[PROVIDED DATA — start]
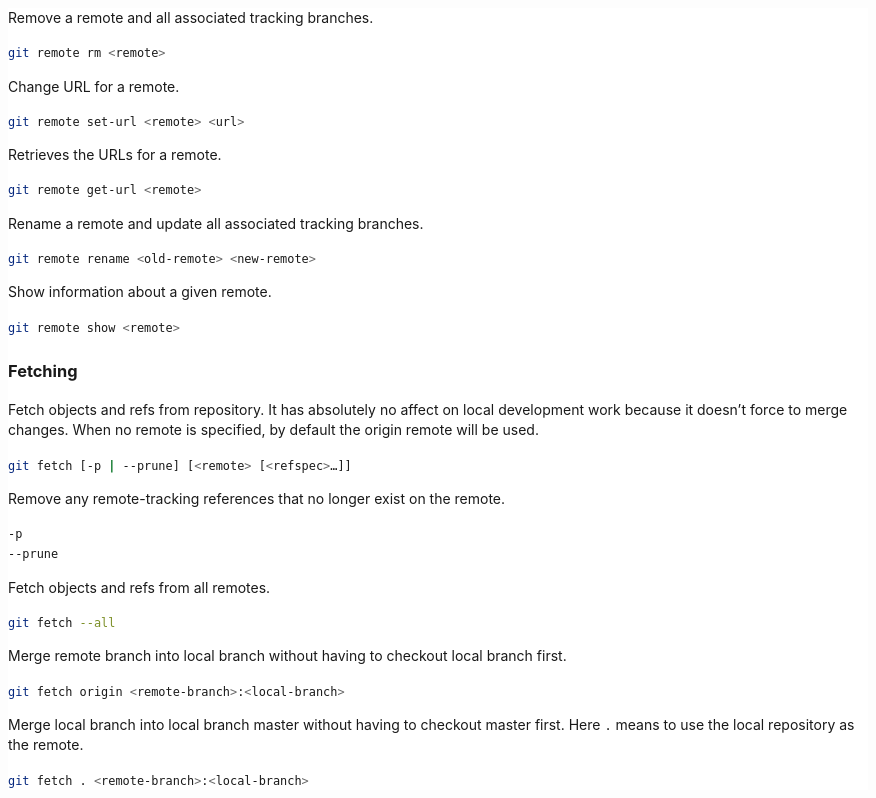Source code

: Remove a remote and all associated tracking branches.

```bash
git remote rm <remote>
```

Change URL for a remote.

```bash
git remote set-url <remote> <url>
```

Retrieves the URLs for a remote.

```bash
git remote get-url <remote>
```

Rename a remote and update all associated tracking branches.

```bash
git remote rename <old-remote> <new-remote>
```

Show information about a given remote.

```bash
git remote show <remote>
```

### Fetching

Fetch objects and refs from repository. It has absolutely no affect on local development work because it doesn’t force to merge changes. When no remote is specified, by default the origin remote will be used.

```bash
git fetch [-p | --prune] [<remote> [<refspec>…]]
```

Remove any remote-tracking references that no longer exist on the remote.

```bash
-p
--prune
```

Fetch objects and refs from all remotes.

```bash
git fetch --all
```

Merge remote branch into local branch without having to checkout local branch first.

```bash
git fetch origin <remote-branch>:<local-branch>
```

Merge local branch into local branch master without having to checkout master first. Here `.` means to use the local repository as the remote.

```bash
git fetch . <remote-branch>:<local-branch>
```
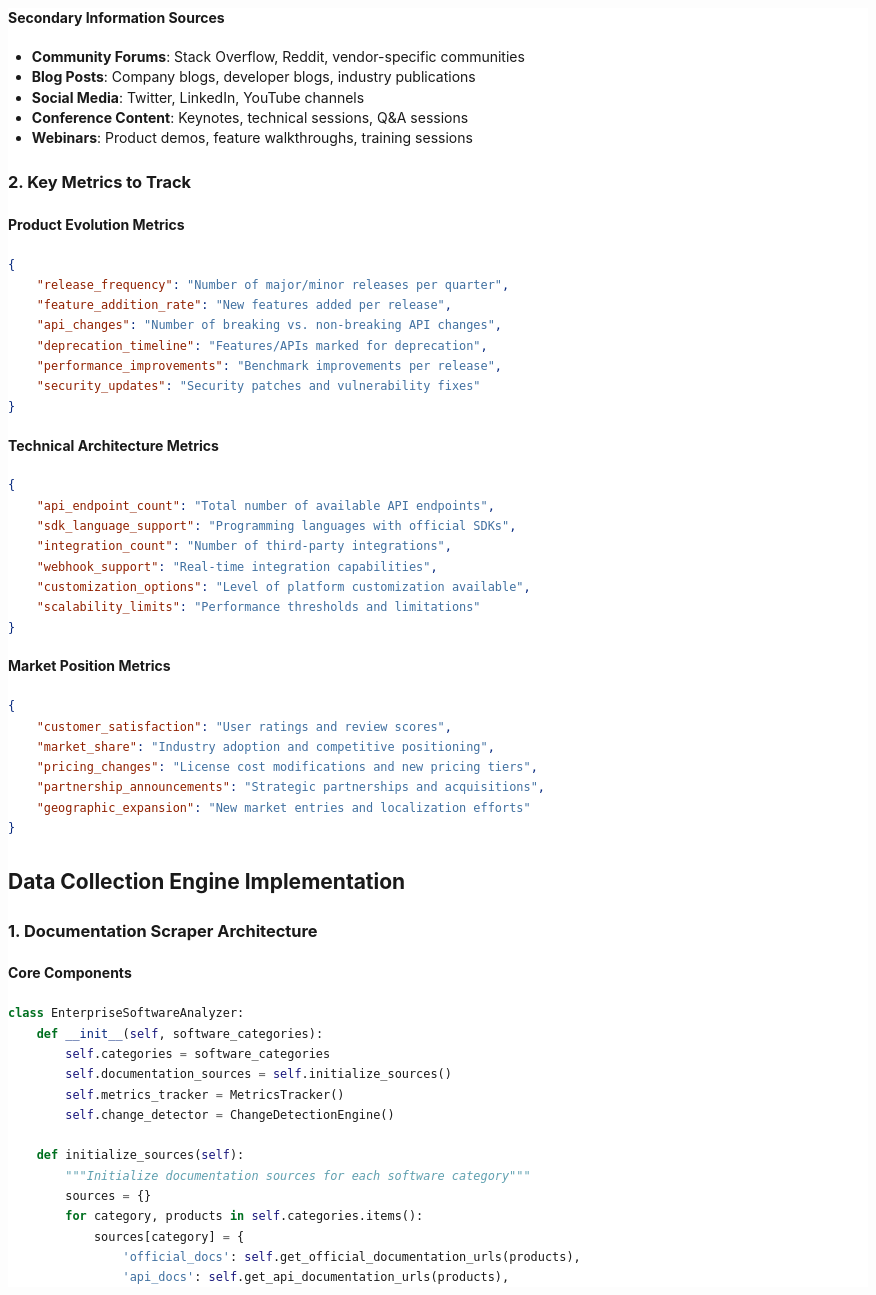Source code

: #### Secondary Information Sources
- **Community Forums**: Stack Overflow, Reddit, vendor-specific communities
- **Blog Posts**: Company blogs, developer blogs, industry publications
- **Social Media**: Twitter, LinkedIn, YouTube channels
- **Conference Content**: Keynotes, technical sessions, Q&A sessions
- **Webinars**: Product demos, feature walkthroughs, training sessions

### 2. **Key Metrics to Track**

#### Product Evolution Metrics
```json
{
    "release_frequency": "Number of major/minor releases per quarter",
    "feature_addition_rate": "New features added per release",
    "api_changes": "Number of breaking vs. non-breaking API changes",
    "deprecation_timeline": "Features/APIs marked for deprecation",
    "performance_improvements": "Benchmark improvements per release",
    "security_updates": "Security patches and vulnerability fixes"
}
```

#### Technical Architecture Metrics
```json
{
    "api_endpoint_count": "Total number of available API endpoints",
    "sdk_language_support": "Programming languages with official SDKs",
    "integration_count": "Number of third-party integrations",
    "webhook_support": "Real-time integration capabilities",
    "customization_options": "Level of platform customization available",
    "scalability_limits": "Performance thresholds and limitations"
}
```

#### Market Position Metrics
```json
{
    "customer_satisfaction": "User ratings and review scores",
    "market_share": "Industry adoption and competitive positioning",
    "pricing_changes": "License cost modifications and new pricing tiers",
    "partnership_announcements": "Strategic partnerships and acquisitions",
    "geographic_expansion": "New market entries and localization efforts"
}
```

## Data Collection Engine Implementation

### 1. **Documentation Scraper Architecture**

#### Core Components
```python
class EnterpriseSoftwareAnalyzer:
    def __init__(self, software_categories):
        self.categories = software_categories
        self.documentation_sources = self.initialize_sources()
        self.metrics_tracker = MetricsTracker()
        self.change_detector = ChangeDetectionEngine()
    
    def initialize_sources(self):
        """Initialize documentation sources for each software category"""
        sources = {}
        for category, products in self.categories.items():
            sources[category] = {
                'official_docs': self.get_official_documentation_urls(products),
                'api_docs': self.get_api_documentation_urls(products),
```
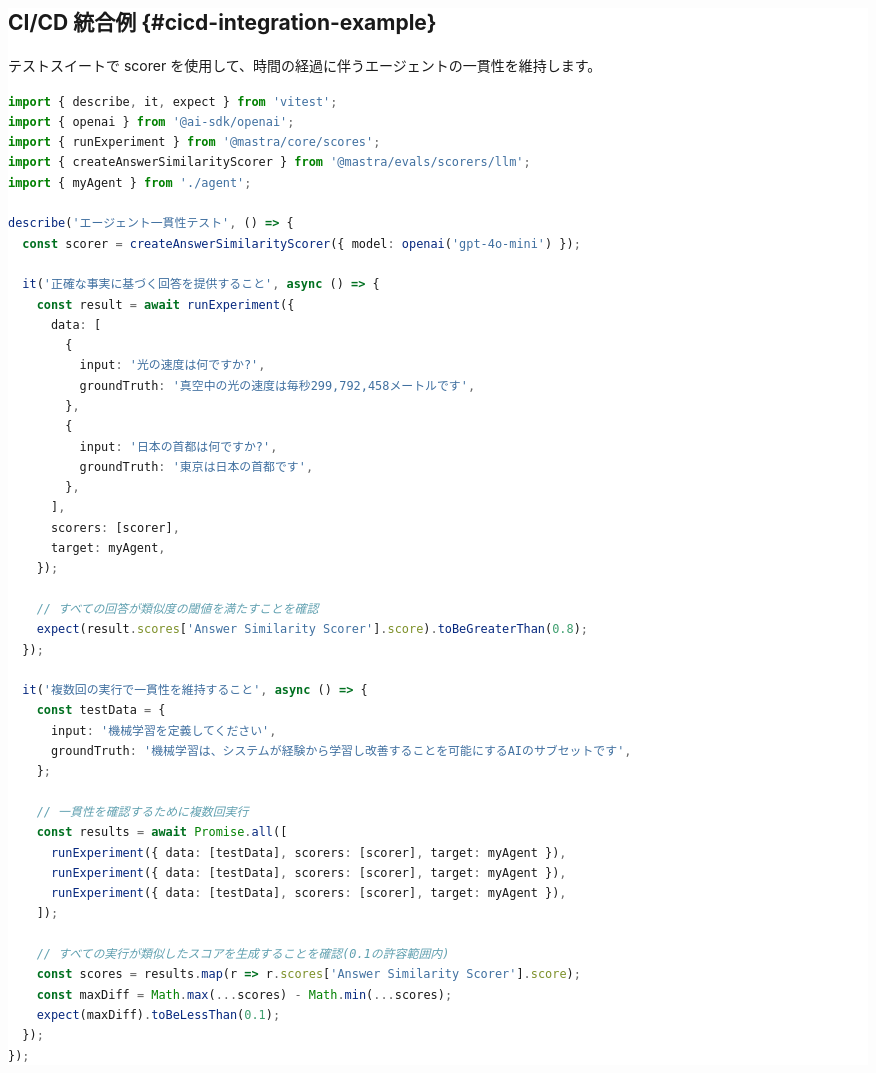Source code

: ## CI/CD 統合例 \{#cicd-integration-example\}

テストスイートで scorer を使用して、時間の経過に伴うエージェントの一貫性を維持します。

```typescript filename="src/ci-integration.test.ts" showLineNumbers copy
import { describe, it, expect } from 'vitest';
import { openai } from '@ai-sdk/openai';
import { runExperiment } from '@mastra/core/scores';
import { createAnswerSimilarityScorer } from '@mastra/evals/scorers/llm';
import { myAgent } from './agent';

describe('エージェント一貫性テスト', () => {
  const scorer = createAnswerSimilarityScorer({ model: openai('gpt-4o-mini') });

  it('正確な事実に基づく回答を提供すること', async () => {
    const result = await runExperiment({
      data: [
        {
          input: '光の速度は何ですか?',
          groundTruth: '真空中の光の速度は毎秒299,792,458メートルです',
        },
        {
          input: '日本の首都は何ですか?',
          groundTruth: '東京は日本の首都です',
        },
      ],
      scorers: [scorer],
      target: myAgent,
    });

    // すべての回答が類似度の閾値を満たすことを確認
    expect(result.scores['Answer Similarity Scorer'].score).toBeGreaterThan(0.8);
  });

  it('複数回の実行で一貫性を維持すること', async () => {
    const testData = {
      input: '機械学習を定義してください',
      groundTruth: '機械学習は、システムが経験から学習し改善することを可能にするAIのサブセットです',
    };

    // 一貫性を確認するために複数回実行
    const results = await Promise.all([
      runExperiment({ data: [testData], scorers: [scorer], target: myAgent }),
      runExperiment({ data: [testData], scorers: [scorer], target: myAgent }),
      runExperiment({ data: [testData], scorers: [scorer], target: myAgent }),
    ]);

    // すべての実行が類似したスコアを生成することを確認(0.1の許容範囲内)
    const scores = results.map(r => r.scores['Answer Similarity Scorer'].score);
    const maxDiff = Math.max(...scores) - Math.min(...scores);
    expect(maxDiff).toBeLessThan(0.1);
  });
});
```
[PROVIDED DATA — finish]
**REQUIREMENT**
Copy out every entry exactly as written, but not the pictures.

**OUTPUT OF THE TASK**
Source code

: Remove a remote and all associated tracking branches.

```bash
git remote rm <remote>
```

Change URL for a remote.

```bash
git remote set-url <remote> <url>
```

Retrieves the URLs for a remote.

```bash
git remote get-url <remote>
```

Rename a remote and update all associated tracking branches.

```bash
git remote rename <old-remote> <new-remote>
```

Show information about a given remote.

```bash
git remote show <remote>
```

### Fetching

Fetch objects and refs from repository. It has absolutely no affect on local development work because it doesn’t force to merge changes. When no remote is specified, by default the origin remote will be used.

```bash
git fetch [-p | --prune] [<remote> [<refspec>…]]
```

Remove any remote-tracking references that no longer exist on the remote.

```bash
-p
--prune
```

Fetch objects and refs from all remotes.

```bash
git fetch --all
```

Merge remote branch into local branch without having to checkout local branch first.

```bash
git fetch origin <remote-branch>:<local-branch>
```

Merge local branch into local branch master without having to checkout master first. Here `.` means to use the local repository as the remote.

```bash
git fetch . <remote-branch>:<local-branch>
```
Source code

: #### Secondary Information Sources
- **Community Forums**: Stack Overflow, Reddit, vendor-specific communities
- **Blog Posts**: Company blogs, developer blogs, industry publications
- **Social Media**: Twitter, LinkedIn, YouTube channels
- **Conference Content**: Keynotes, technical sessions, Q&A sessions
- **Webinars**: Product demos, feature walkthroughs, training sessions

### 2. **Key Metrics to Track**

#### Product Evolution Metrics
```json
{
    "release_frequency": "Number of major/minor releases per quarter",
    "feature_addition_rate": "New features added per release",
    "api_changes": "Number of breaking vs. non-breaking API changes",
    "deprecation_timeline": "Features/APIs marked for deprecation",
    "performance_improvements": "Benchmark improvements per release",
    "security_updates": "Security patches and vulnerability fixes"
}
```

#### Technical Architecture Metrics
```json
{
    "api_endpoint_count": "Total number of available API endpoints",
    "sdk_language_support": "Programming languages with official SDKs",
    "integration_count": "Number of third-party integrations",
    "webhook_support": "Real-time integration capabilities",
    "customization_options": "Level of platform customization available",
    "scalability_limits": "Performance thresholds and limitations"
}
```

#### Market Position Metrics
```json
{
    "customer_satisfaction": "User ratings and review scores",
    "market_share": "Industry adoption and competitive positioning",
    "pricing_changes": "License cost modifications and new pricing tiers",
    "partnership_announcements": "Strategic partnerships and acquisitions",
    "geographic_expansion": "New market entries and localization efforts"
}
```

## Data Collection Engine Implementation

### 1. **Documentation Scraper Architecture**

#### Core Components
```python
class EnterpriseSoftwareAnalyzer:
    def __init__(self, software_categories):
        self.categories = software_categories
        self.documentation_sources = self.initialize_sources()
        self.metrics_tracker = MetricsTracker()
        self.change_detector = ChangeDetectionEngine()
    
    def initialize_sources(self):
        """Initialize documentation sources for each software category"""
        sources = {}
        for category, products in self.categories.items():
            sources[category] = {
                'official_docs': self.get_official_documentation_urls(products),
                'api_docs': self.get_api_documentation_urls(products),
```
Source code

: ## CI/CD 統合例 \{#cicd-integration-example\}

テストスイートで scorer を使用して、時間の経過に伴うエージェントの一貫性を維持します。

```typescript filename="src/ci-integration.test.ts" showLineNumbers copy
import { describe, it, expect } from 'vitest';
import { openai } from '@ai-sdk/openai';
import { runExperiment } from '@mastra/core/scores';
import { createAnswerSimilarityScorer } from '@mastra/evals/scorers/llm';
import { myAgent } from './agent';

describe('エージェント一貫性テスト', () => {
  const scorer = createAnswerSimilarityScorer({ model: openai('gpt-4o-mini') });

  it('正確な事実に基づく回答を提供すること', async () => {
    const result = await runExperiment({
      data: [
        {
          input: '光の速度は何ですか?',
          groundTruth: '真空中の光の速度は毎秒299,792,458メートルです',
        },
        {
          input: '日本の首都は何ですか?',
          groundTruth: '東京は日本の首都です',
        },
      ],
      scorers: [scorer],
      target: myAgent,
    });

    // すべての回答が類似度の閾値を満たすことを確認
    expect(result.scores['Answer Similarity Scorer'].score).toBeGreaterThan(0.8);
  });

  it('複数回の実行で一貫性を維持すること', async () => {
    const testData = {
      input: '機械学習を定義してください',
      groundTruth: '機械学習は、システムが経験から学習し改善することを可能にするAIのサブセットです',
    };

    // 一貫性を確認するために複数回実行
    const results = await Promise.all([
      runExperiment({ data: [testData], scorers: [scorer], target: myAgent }),
      runExperiment({ data: [testData], scorers: [scorer], target: myAgent }),
      runExperiment({ data: [testData], scorers: [scorer], target: myAgent }),
    ]);

    // すべての実行が類似したスコアを生成することを確認(0.1の許容範囲内)
    const scores = results.map(r => r.scores['Answer Similarity Scorer'].score);
    const maxDiff = Math.max(...scores) - Math.min(...scores);
    expect(maxDiff).toBeLessThan(0.1);
  });
});
```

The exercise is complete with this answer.